[DATA SHOWN]
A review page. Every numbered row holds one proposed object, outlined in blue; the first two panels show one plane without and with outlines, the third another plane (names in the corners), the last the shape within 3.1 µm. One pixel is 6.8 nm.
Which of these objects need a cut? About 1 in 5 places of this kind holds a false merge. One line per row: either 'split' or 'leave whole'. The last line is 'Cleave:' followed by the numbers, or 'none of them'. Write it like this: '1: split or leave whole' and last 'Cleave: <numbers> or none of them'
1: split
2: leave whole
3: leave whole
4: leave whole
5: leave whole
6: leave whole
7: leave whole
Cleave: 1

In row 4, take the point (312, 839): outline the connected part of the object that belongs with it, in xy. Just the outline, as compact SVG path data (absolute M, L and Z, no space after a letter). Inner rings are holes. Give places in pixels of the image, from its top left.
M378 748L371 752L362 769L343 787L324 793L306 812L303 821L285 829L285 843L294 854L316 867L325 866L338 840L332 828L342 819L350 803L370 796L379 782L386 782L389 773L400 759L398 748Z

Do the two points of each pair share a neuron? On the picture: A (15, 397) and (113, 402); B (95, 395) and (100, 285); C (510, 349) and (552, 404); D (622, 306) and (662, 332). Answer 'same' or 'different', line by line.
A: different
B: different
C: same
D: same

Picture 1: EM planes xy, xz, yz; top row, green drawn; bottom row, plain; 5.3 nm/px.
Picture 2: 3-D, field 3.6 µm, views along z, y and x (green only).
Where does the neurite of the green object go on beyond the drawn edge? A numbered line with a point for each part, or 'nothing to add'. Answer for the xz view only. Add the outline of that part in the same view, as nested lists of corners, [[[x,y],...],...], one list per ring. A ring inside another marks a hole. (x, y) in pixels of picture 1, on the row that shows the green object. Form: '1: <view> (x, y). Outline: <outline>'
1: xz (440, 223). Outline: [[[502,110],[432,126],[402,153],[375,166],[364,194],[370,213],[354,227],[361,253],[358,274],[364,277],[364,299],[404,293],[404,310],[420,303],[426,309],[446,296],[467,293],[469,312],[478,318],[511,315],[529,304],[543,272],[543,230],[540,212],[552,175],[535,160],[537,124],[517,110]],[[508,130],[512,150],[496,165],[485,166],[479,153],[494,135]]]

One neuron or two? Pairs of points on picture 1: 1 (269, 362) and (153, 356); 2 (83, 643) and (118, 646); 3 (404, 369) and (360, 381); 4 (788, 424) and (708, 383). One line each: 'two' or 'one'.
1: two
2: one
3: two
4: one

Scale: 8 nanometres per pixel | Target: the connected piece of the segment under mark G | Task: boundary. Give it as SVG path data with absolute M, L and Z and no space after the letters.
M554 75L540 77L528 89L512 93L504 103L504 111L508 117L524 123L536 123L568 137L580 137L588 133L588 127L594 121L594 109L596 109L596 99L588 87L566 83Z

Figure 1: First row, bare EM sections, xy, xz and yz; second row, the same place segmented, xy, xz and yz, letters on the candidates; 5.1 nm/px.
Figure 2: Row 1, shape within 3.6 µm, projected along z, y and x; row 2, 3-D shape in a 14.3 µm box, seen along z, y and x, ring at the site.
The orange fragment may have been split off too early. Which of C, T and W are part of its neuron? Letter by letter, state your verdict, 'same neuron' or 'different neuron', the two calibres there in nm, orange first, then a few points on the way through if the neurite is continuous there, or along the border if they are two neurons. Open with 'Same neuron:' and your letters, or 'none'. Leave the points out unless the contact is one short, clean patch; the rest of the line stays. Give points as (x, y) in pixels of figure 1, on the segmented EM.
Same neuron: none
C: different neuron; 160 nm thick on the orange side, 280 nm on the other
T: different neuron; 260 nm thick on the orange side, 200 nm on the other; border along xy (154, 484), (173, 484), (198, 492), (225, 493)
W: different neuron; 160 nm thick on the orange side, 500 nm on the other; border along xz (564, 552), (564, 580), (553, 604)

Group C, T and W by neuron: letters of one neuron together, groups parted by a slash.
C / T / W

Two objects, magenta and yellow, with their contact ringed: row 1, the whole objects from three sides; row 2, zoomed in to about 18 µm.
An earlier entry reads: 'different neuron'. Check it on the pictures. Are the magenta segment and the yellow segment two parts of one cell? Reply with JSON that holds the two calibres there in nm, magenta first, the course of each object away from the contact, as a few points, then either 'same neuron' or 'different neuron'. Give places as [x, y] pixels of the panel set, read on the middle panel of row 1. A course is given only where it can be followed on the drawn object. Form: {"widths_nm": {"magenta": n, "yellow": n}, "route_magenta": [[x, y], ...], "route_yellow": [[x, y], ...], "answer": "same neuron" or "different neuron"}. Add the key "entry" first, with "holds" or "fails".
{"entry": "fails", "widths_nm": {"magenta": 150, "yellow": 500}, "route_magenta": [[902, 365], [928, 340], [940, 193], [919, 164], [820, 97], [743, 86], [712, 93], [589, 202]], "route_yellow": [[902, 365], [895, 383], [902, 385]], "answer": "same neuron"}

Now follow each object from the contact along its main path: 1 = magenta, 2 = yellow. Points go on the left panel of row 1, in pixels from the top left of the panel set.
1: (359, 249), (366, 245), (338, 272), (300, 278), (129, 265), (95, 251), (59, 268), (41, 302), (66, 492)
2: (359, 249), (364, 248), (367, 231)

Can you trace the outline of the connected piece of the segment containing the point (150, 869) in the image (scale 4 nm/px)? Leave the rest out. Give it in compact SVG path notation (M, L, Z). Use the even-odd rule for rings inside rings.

[WHAT NEEDS TO BE DONE] Give back each line above exactly as written.

[EXERCISE ANSWER]
A review page. Every numbered row holds one proposed object, outlined in blue; the first two panels show one plane without and with outlines, the third another plane (names in the corners), the last the shape within 3.1 µm. One pixel is 6.8 nm.
Which of these objects need a cut? About 1 in 5 places of this kind holds a false merge. One line per row: either 'split' or 'leave whole'. The last line is 'Cleave:' followed by the numbers, or 'none of them'. Write it like this: '1: split or leave whole' and last 'Cleave: <numbers> or none of them'
1: split
2: leave whole
3: leave whole
4: leave whole
5: leave whole
6: leave whole
7: leave whole
Cleave: 1

In row 4, take the point (312, 839): outline the connected part of the object that belongs with it, in xy. Just the outline, as compact SVG path data (absolute M, L and Z, no space after a letter). Inner rings are holes. Give places in pixels of the image, from its top left.
M378 748L371 752L362 769L343 787L324 793L306 812L303 821L285 829L285 843L294 854L316 867L325 866L338 840L332 828L342 819L350 803L370 796L379 782L386 782L389 773L400 759L398 748Z

Do the two points of each pair share a neuron? On the picture: A (15, 397) and (113, 402); B (95, 395) and (100, 285); C (510, 349) and (552, 404); D (622, 306) and (662, 332). Answer 'same' or 'different', line by line.
A: different
B: different
C: same
D: same

Picture 1: EM planes xy, xz, yz; top row, green drawn; bottom row, plain; 5.3 nm/px.
Picture 2: 3-D, field 3.6 µm, views along z, y and x (green only).
Where does the neurite of the green object go on beyond the drawn edge? A numbered line with a point for each part, or 'nothing to add'. Answer for the xz view only. Add the outline of that part in the same view, as nested lists of corners, [[[x,y],...],...], one list per ring. A ring inside another marks a hole. (x, y) in pixels of picture 1, on the row that shows the green object. Form: '1: <view> (x, y). Outline: <outline>'
1: xz (440, 223). Outline: [[[502,110],[432,126],[402,153],[375,166],[364,194],[370,213],[354,227],[361,253],[358,274],[364,277],[364,299],[404,293],[404,310],[420,303],[426,309],[446,296],[467,293],[469,312],[478,318],[511,315],[529,304],[543,272],[543,230],[540,212],[552,175],[535,160],[537,124],[517,110]],[[508,130],[512,150],[496,165],[485,166],[479,153],[494,135]]]

One neuron or two? Pairs of points on picture 1: 1 (269, 362) and (153, 356); 2 (83, 643) and (118, 646); 3 (404, 369) and (360, 381); 4 (788, 424) and (708, 383). One line each: 'two' or 'one'.
1: two
2: one
3: two
4: one

Scale: 8 nanometres per pixel | Target: the connected piece of the segment under mark G | Task: boundary. Give it as SVG path data with absolute M, L and Z and no space after the letters.
M554 75L540 77L528 89L512 93L504 103L504 111L508 117L524 123L536 123L568 137L580 137L588 133L588 127L594 121L594 109L596 109L596 99L588 87L566 83Z

Figure 1: First row, bare EM sections, xy, xz and yz; second row, the same place segmented, xy, xz and yz, letters on the candidates; 5.1 nm/px.
Figure 2: Row 1, shape within 3.6 µm, projected along z, y and x; row 2, 3-D shape in a 14.3 µm box, seen along z, y and x, ring at the site.
The orange fragment may have been split off too early. Which of C, T and W are part of its neuron? Letter by letter, state your verdict, 'same neuron' or 'different neuron', the two calibres there in nm, orange first, then a few points on the way through if the neurite is continuous there, or along the border if they are two neurons. Open with 'Same neuron:' and your letters, or 'none'. Leave the points out unless the contact is one short, clean patch; the rest of the line stays. Give points as (x, y) in pixels of figure 1, on the segmented EM.
Same neuron: none
C: different neuron; 160 nm thick on the orange side, 280 nm on the other
T: different neuron; 260 nm thick on the orange side, 200 nm on the other; border along xy (154, 484), (173, 484), (198, 492), (225, 493)
W: different neuron; 160 nm thick on the orange side, 500 nm on the other; border along xz (564, 552), (564, 580), (553, 604)

Group C, T and W by neuron: letters of one neuron together, groups parted by a slash.
C / T / W

Two objects, magenta and yellow, with their contact ringed: row 1, the whole objects from three sides; row 2, zoomed in to about 18 µm.
An earlier entry reads: 'different neuron'. Check it on the pictures. Are the magenta segment and the yellow segment two parts of one cell? Reply with JSON that holds the two calibres there in nm, magenta first, the course of each object away from the contact, as a few points, then either 'same neuron' or 'different neuron'. Give places as [x, y] pixels of the panel set, read on the middle panel of row 1. A course is given only where it can be followed on the drawn object. Form: {"widths_nm": {"magenta": n, "yellow": n}, "route_magenta": [[x, y], ...], "route_yellow": [[x, y], ...], "answer": "same neuron" or "different neuron"}. Add the key "entry" first, with "holds" or "fails".
{"entry": "fails", "widths_nm": {"magenta": 150, "yellow": 500}, "route_magenta": [[902, 365], [928, 340], [940, 193], [919, 164], [820, 97], [743, 86], [712, 93], [589, 202]], "route_yellow": [[902, 365], [895, 383], [902, 385]], "answer": "same neuron"}

Now follow each object from the contact along its main path: 1 = magenta, 2 = yellow. Points go on the left panel of row 1, in pixels from the top left of the panel set.
1: (359, 249), (366, 245), (338, 272), (300, 278), (129, 265), (95, 251), (59, 268), (41, 302), (66, 492)
2: (359, 249), (364, 248), (367, 231)

Can you trace the outline of the connected piece of the segment containing the point (150, 869) in the image (scale 4 nm/px)? Leave the rest out. Give it in compact SVG path notation (M, L, Z). Use the even-odd rule for rings inside rings.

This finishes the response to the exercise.